TRECHO DO TEXTO
-*-*-
No posfácio da edição brasileira de Padre Sérgio, de Lev Tolstói, o crítico e tradutor Boris Schnaiderman sentencia, logo de saída, que a novela “constitui certamente um dos momentos mais patéticos de toda a obra tolstoiana”. A afirmação virulenta tem uma explicação: no final da história, o autor russo dá uma virada inexplicável na trama e a termina de maneira péssima: redentora, moralista, tendenciosa. Um desfecho decepcionante que quase arruína um livro que vinha tão bem.
Tolstói é daquelas figuras cuja vida foi tão marcante, tão cheia de episódios famosos, que às vezes acaba transpondo sua obra. Filho da aristocracia, o conde e militar acabou passando por uma profunda transformação na vida adulta. Veio uma profunda imersão na religião, causada por sérias crises existenciais. Porém não na igreja, que ele desprezava. Acabou excomungado pela Igreja Ortodoxa Russa e escreveu:
Considero todos os sacramentos uns sórdidos e grosseiros sortilégios, sem conformidade com a compreensão de Deus e contra o ensinamento cristão, além de serem uma transgressão direta aos preceitos do Evangelho (…) Acredito no seguinte: acredito no Deus que entendo como espírito, como amor, como começo de tudo. Acredito que ele esteja em mim e eu, nele. Acredito que a vontade de Deus está expressa da forma mais clara e mais compreensível no ensinamento de Cristo homem, mas considero o maior sacrilégio tomá-lo por Deus e dirigir-lhe orações.
-*-*-
DADOS APRESENTADOS

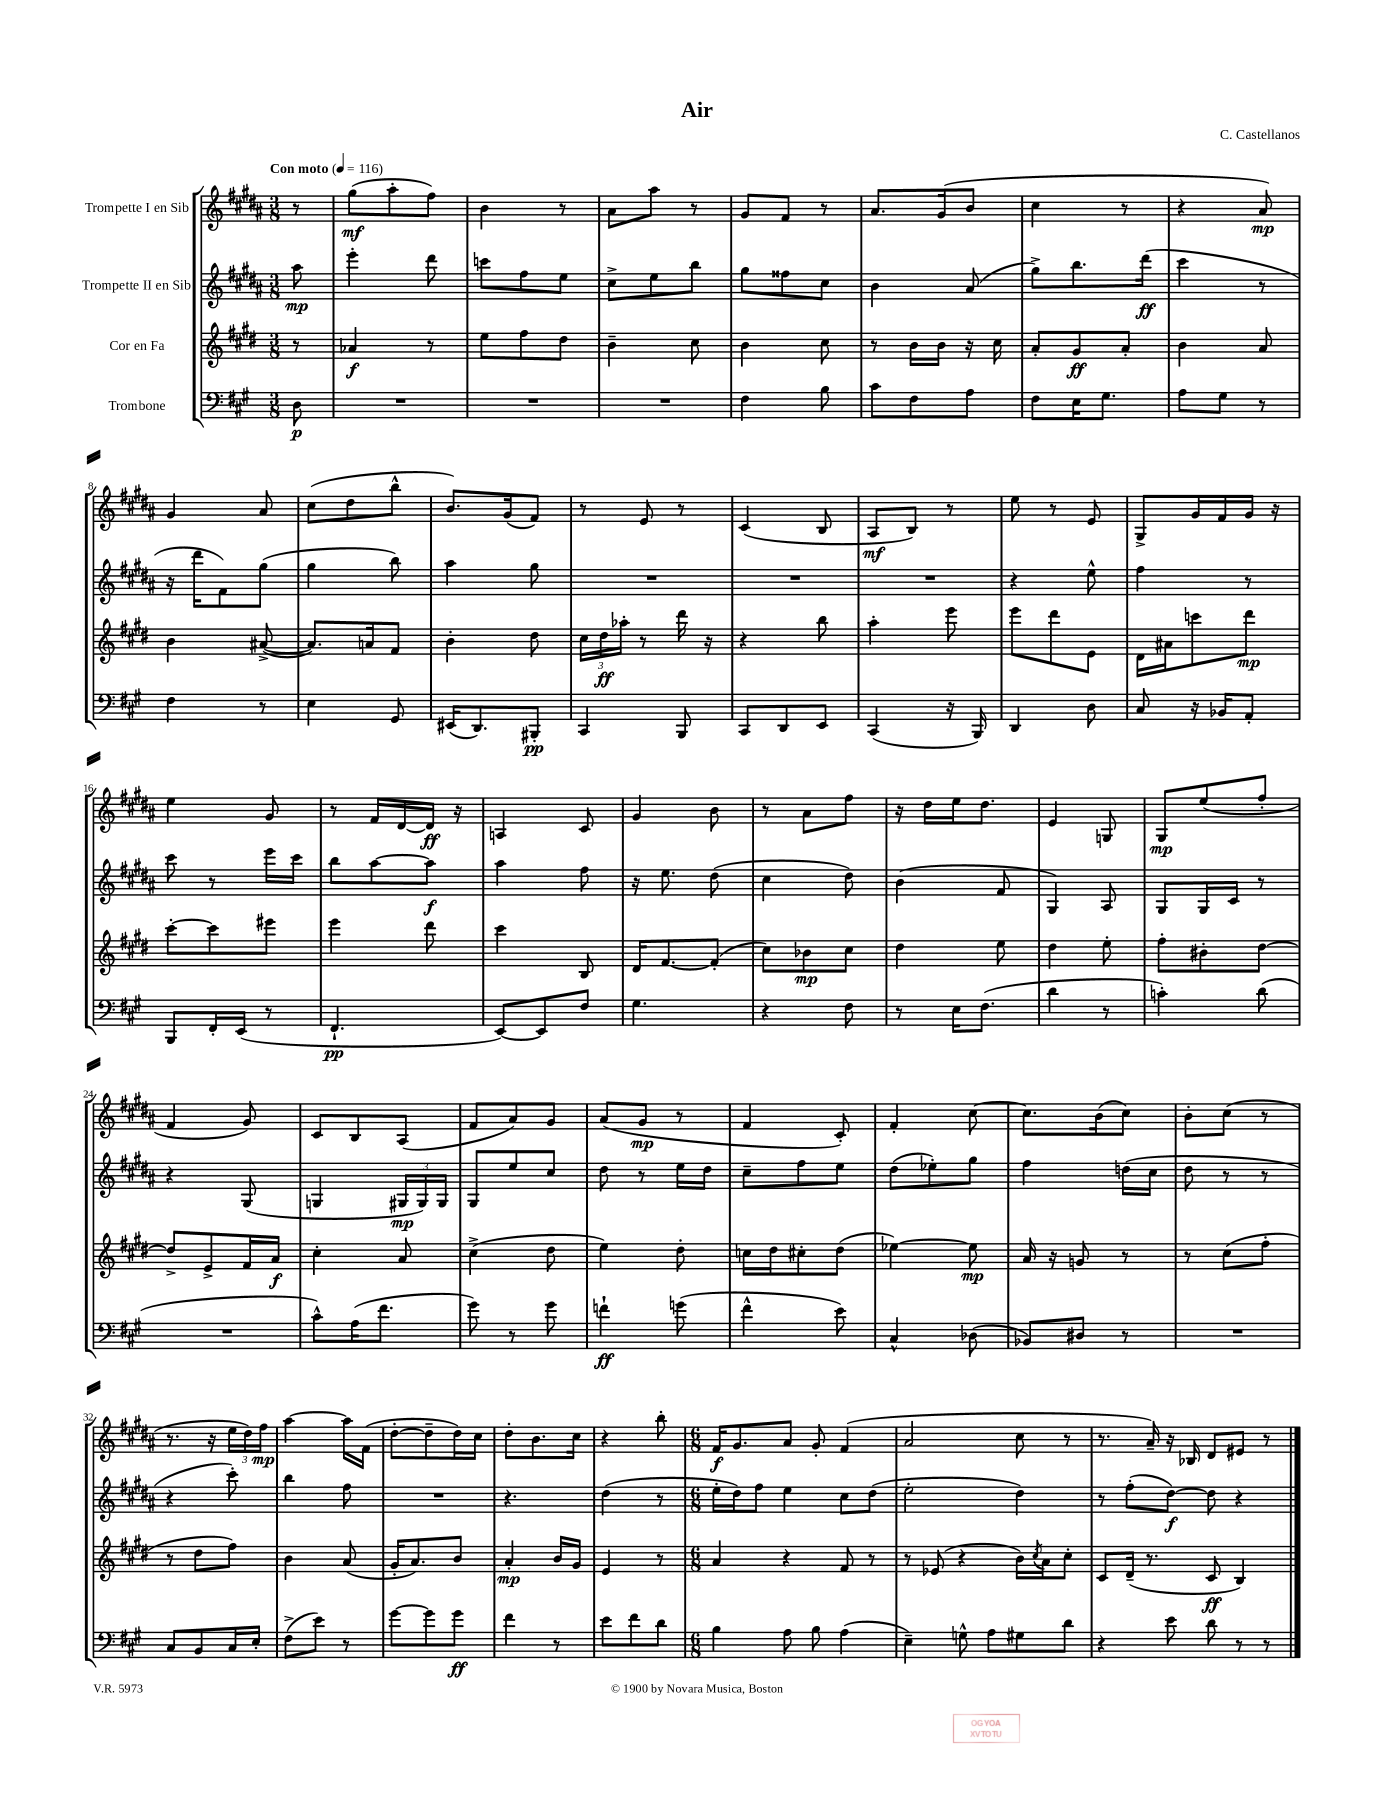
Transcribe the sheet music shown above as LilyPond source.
-*-*-
O QUE FAZER
Dê sequência ao texto sobre a novela Padre Sérgio, de Tolstói, começando logo após a última frase apresentada.

SUA RESPOSTA
Insatisfeito, Tolstói fundou o tolstoismo (definido por ele como “anarquismo cristão”) e isolou-se com seus seguidores na fazenda Iásnaia Poliana. Apreciava os camponeses, pregava o desapego aos bens materiais, defendia o matrimônio e o sexo apenas como reprodução. Se por um lado influenciou positivamente figuras como Gandhi ao pregar a não-violência, por outro se tornou um moralista incorrigível, a ponto de renegar o conceito de arte, diletante demais a seu ver, desprendida da utilidade de ajudar a sociedade.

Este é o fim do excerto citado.